[Opinion] SA’s Goldilocks moment?

While stating the global economy is at a “critical juncture,” in its latest World Economic Outlook the International Monetary Fund (IMF) has slashed its global GDP outlook for this year from the 3.3% projected in January to 2.8%. For South Africa, the IMF downgrades the 1.5% January forecast to 1% now; more realistic than the 1.9% projected by National Treasury in the March Budget.

Taking the context of 0.8% average growth from 2012-2023 (and 0.6% alone in 2024) the IMF’s projection is likely the more accurate of the two. It is within this now entrenched low-growth context that South Africa is presented with the opportunity of increased global trade and investment volatility and uncertainty.

US reciprocal tariffs could prove to be the least of the South African economy’s and its manufacturers’ worries. The 90-day tariff pause announced by President Trump will lapse in July, following which the original 31% US tariff imposed on South African imports will come into effect once again, (assuming the South African government does not manage to reach a trade or other deal with the Americans).

The bigger harm to South African manufacturing and industry could well prove to emanate from China. Should the world’s two largest economies’ tariff war continue, emerging markets such as South Africa are primed to experience an influx of Chinese goods.

According to its recently released Global Trade Outlook and Statistics report, the World Trade Organisation expects world merchandise trade to contract by 0.2% this year – from the 2.7% growth originally projected. Given that the US accounted for between 8% and 9% of South African exports in 2023-24, higher tariffs could render South African imports to the US prohibitively expensive for American businesses and consumers. One of the consequences of this new higher US-tariff will be that South African companies and exporters need to find and develop alternative export markets.

 

New export markets

As South Africa would need to develop new export markets, so too would Chinese exporters need to look elsewhere in order to trade more goods and components. A large influx of cheaper Chinese goods will hurt South African industry and manufacturers, especially in the automotive sector.

Entities such as Volkswagen, Mercedes, BMW, Ford, Toyota, and so on, already taking strain from lower-priced Chinese vehicles in South Africa, Europe, and elsewhere, could then experience additional strenuous competition.

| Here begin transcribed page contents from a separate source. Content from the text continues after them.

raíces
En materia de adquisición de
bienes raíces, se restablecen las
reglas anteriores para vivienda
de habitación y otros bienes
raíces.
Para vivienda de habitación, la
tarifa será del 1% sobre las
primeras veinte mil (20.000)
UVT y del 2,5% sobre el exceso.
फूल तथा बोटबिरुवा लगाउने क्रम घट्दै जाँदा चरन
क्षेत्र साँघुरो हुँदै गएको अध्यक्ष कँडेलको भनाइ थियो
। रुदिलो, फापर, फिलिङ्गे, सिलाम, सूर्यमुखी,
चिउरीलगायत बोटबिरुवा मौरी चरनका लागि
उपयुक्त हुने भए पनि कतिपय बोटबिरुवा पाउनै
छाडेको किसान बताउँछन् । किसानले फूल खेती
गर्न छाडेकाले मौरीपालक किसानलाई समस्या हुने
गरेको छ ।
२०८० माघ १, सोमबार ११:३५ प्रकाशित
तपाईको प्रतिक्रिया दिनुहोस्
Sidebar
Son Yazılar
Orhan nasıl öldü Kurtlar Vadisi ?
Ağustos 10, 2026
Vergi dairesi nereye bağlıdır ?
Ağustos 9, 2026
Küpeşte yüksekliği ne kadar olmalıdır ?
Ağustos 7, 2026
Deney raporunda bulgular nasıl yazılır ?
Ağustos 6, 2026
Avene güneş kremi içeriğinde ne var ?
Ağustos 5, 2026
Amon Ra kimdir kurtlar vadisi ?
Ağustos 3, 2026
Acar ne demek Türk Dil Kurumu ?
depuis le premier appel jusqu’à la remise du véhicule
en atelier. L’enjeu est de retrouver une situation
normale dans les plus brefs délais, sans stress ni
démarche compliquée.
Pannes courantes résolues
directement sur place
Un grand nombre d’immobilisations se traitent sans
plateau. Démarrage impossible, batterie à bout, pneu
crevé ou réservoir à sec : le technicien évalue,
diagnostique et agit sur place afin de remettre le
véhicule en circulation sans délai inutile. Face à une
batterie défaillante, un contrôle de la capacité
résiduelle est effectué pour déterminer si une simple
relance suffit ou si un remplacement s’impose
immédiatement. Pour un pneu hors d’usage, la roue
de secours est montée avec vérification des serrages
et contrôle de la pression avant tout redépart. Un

In this scenario, the South African government will be tempted to raise tariffs on imports across the board, forcing South African companies and consumers to turn to pricier alternatives (where they are able to).

Those countries and regions that take a more protectionist route, with more state controls and attempted additional management of economies, will likely set themselves up to be yet more exposed to future trade volatility and trade shocks. Additionally, often the protectionist route produces higher component, materials, and business costs, to the ultimate detriment of companies and consumers in the country that is being more protectionist.

 

Misguided

Given its history of misguided (and, when measured by outcomes, chronically underperforming) Localisation Master Plans (and other forms of protectionism and trade barriers, including various tariffs and subsidies), the best route for the South Africa government to follow is to reassess current plans across the board, and to be ruthlessly pragmatic when implementing any new or adapted industrial and trade policies.

A large part of such rejigging would of course frustrate vested interests: those in the political and private space who have the influence and deep pockets to ensure tariffs, subsidies, and other forms of protectionism are set up to their own benefit and to the ultimate cost of the economy. Breaking these vested interests will be exceedingly difficult work.

Should the country want to offer the right kind of environment that satisfies a range of developed and emerging market trading partners, including a more transactional US administration, a patient Chinese government, and newer global kingmakers such as Turkey and the United Arab Emirates, the government must get port and railway networks operational and fit for purpose.

On trade and industrial policy, the shift should be away from picking winners in industries that are not critical for national security (although even there, some of the holy cows of steel and defence might need to be culled), and towards removing arbitrary, corruption- and waste-encouraging “local content” initiatives and schemes.